TASK TO CARRY OUT
Reproduce every line of text in the records below character for character and in the same order. Leave out the pictures.

MATERIALS PROVIDED
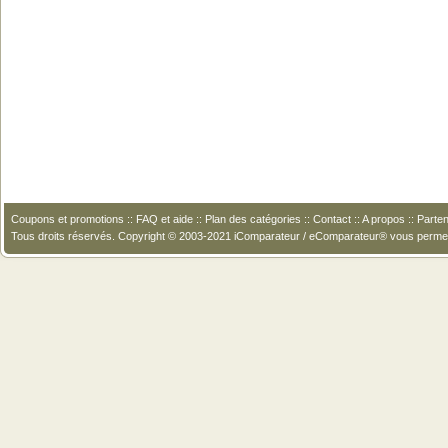
Coupons et promotions
::
FAQ et aide
::
Plan des catégories
::
Contact
::
A propos
::
Parten
Tous droits réservés. Copyright © 2003-2021 iComparateur / eComparateur® vous perme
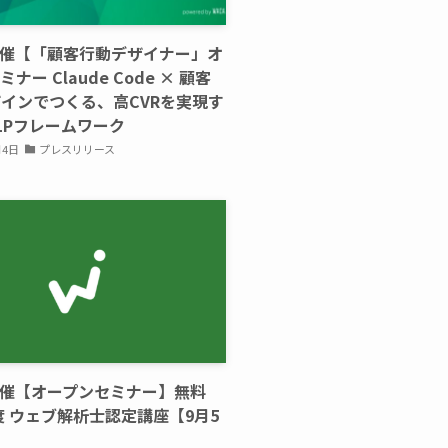
主催【「顧客行動デザイナー」オ
ナー Claude Code × 顧客
インでつくる、高CVRを実現す
LPフレームワーク
月4日
プレスリリース
主催【オープンセミナー】無料
年度 ウェブ解析士認定講座【9月5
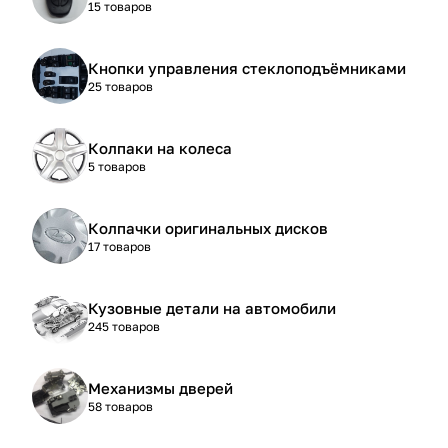
15 товаров
Кнопки управления стеклоподъёмниками
25 товаров
Колпаки на колеса
5 товаров
Колпачки оригинальных дисков
17 товаров
Кузовные детали на автомобили
245 товаров
Механизмы дверей
58 товаров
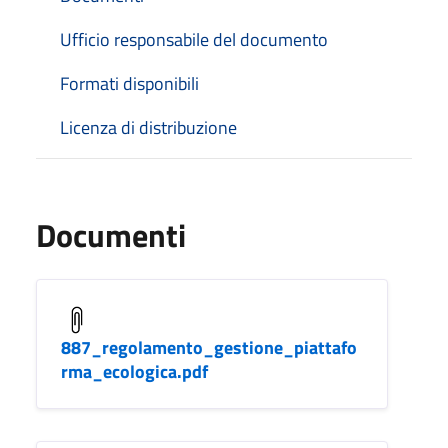
Ufficio responsabile del documento
Formati disponibili
Licenza di distribuzione
Documenti
887_regolamento_gestione_piattafo
rma_ecologica.pdf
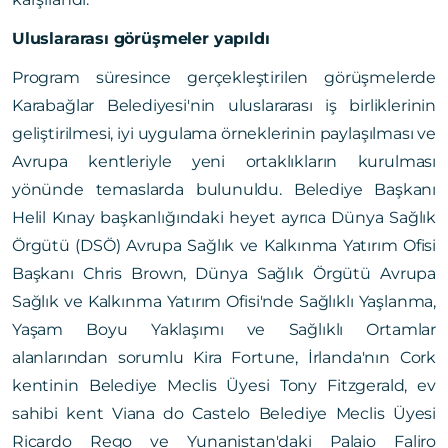
Uluslararası görüşmeler yapıldı
Program süresince gerçekleştirilen görüşmelerde
Karabağlar Belediyesi'nin uluslararası iş birliklerinin
geliştirilmesi, iyi uygulama örneklerinin paylaşılması ve
Avrupa kentleriyle yeni ortaklıkların kurulması
yönünde temaslarda bulunuldu. Belediye Başkanı
Helil Kınay başkanlığındaki heyet ayrıca Dünya Sağlık
Örgütü (DSÖ) Avrupa Sağlık ve Kalkınma Yatırım Ofisi
Başkanı Chris Brown, Dünya Sağlık Örgütü Avrupa
Sağlık ve Kalkınma Yatırım Ofisi'nde Sağlıklı Yaşlanma,
Yaşam Boyu Yaklaşımı ve Sağlıklı Ortamlar
alanlarından sorumlu Kira Fortune, İrlanda'nın Cork
kentinin Belediye Meclis Üyesi Tony Fitzgerald, ev
sahibi kent Viana do Castelo Belediye Meclis Üyesi
Ricardo Rego ve Yunanistan'daki Palaio Faliro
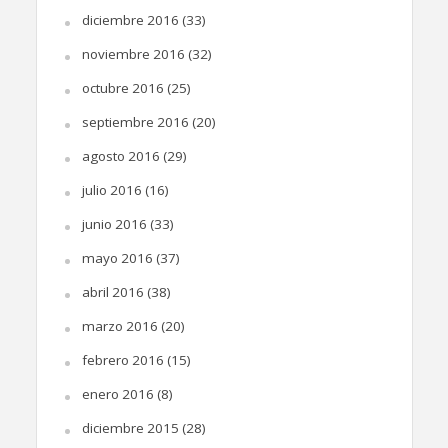
diciembre 2016
(33)
noviembre 2016
(32)
octubre 2016
(25)
septiembre 2016
(20)
agosto 2016
(29)
julio 2016
(16)
junio 2016
(33)
mayo 2016
(37)
abril 2016
(38)
marzo 2016
(20)
febrero 2016
(15)
enero 2016
(8)
diciembre 2015
(28)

EXERCISE RESPONSE
Coupons et promotions
::
FAQ et aide
::
Plan des catégories
::
Contact
::
A propos
::
Parten
Tous droits réservés. Copyright © 2003-2021 iComparateur / eComparateur® vous perme
主催【「顧客行動デザイナー」オ
ナー Claude Code × 顧客
インでつくる、高CVRを実現す
LPフレームワーク
月4日
プレスリリース
主催【オープンセミナー】無料
年度 ウェブ解析士認定講座【9月5
15 товаров
Кнопки управления стеклоподъёмниками
25 товаров
Колпаки на колеса
5 товаров
Колпачки оригинальных дисков
17 товаров
Кузовные детали на автомобили
245 товаров
Механизмы дверей
58 товаров
Ufficio responsabile del documento
Formati disponibili
Licenza di distribuzione
Documenti
887_regolamento_gestione_piattafo
rma_ecologica.pdf
Uluslararası görüşmeler yapıldı
Program süresince gerçekleştirilen görüşmelerde
Karabağlar Belediyesi'nin uluslararası iş birliklerinin
geliştirilmesi, iyi uygulama örneklerinin paylaşılması ve
Avrupa kentleriyle yeni ortaklıkların kurulması
yönünde temaslarda bulunuldu. Belediye Başkanı
Helil Kınay başkanlığındaki heyet ayrıca Dünya Sağlık
Örgütü (DSÖ) Avrupa Sağlık ve Kalkınma Yatırım Ofisi
Başkanı Chris Brown, Dünya Sağlık Örgütü Avrupa
Sağlık ve Kalkınma Yatırım Ofisi'nde Sağlıklı Yaşlanma,
Yaşam Boyu Yaklaşımı ve Sağlıklı Ortamlar
alanlarından sorumlu Kira Fortune, İrlanda'nın Cork
kentinin Belediye Meclis Üyesi Tony Fitzgerald, ev
sahibi kent Viana do Castelo Belediye Meclis Üyesi
Ricardo Rego ve Yunanistan'daki Palaio Faliro
diciembre 2016
(33)
noviembre 2016
(32)
octubre 2016
(25)
septiembre 2016
(20)
agosto 2016
(29)
julio 2016
(16)
junio 2016
(33)
mayo 2016
(37)
abril 2016
(38)
marzo 2016
(20)
febrero 2016
(15)
enero 2016
(8)
diciembre 2015
(28)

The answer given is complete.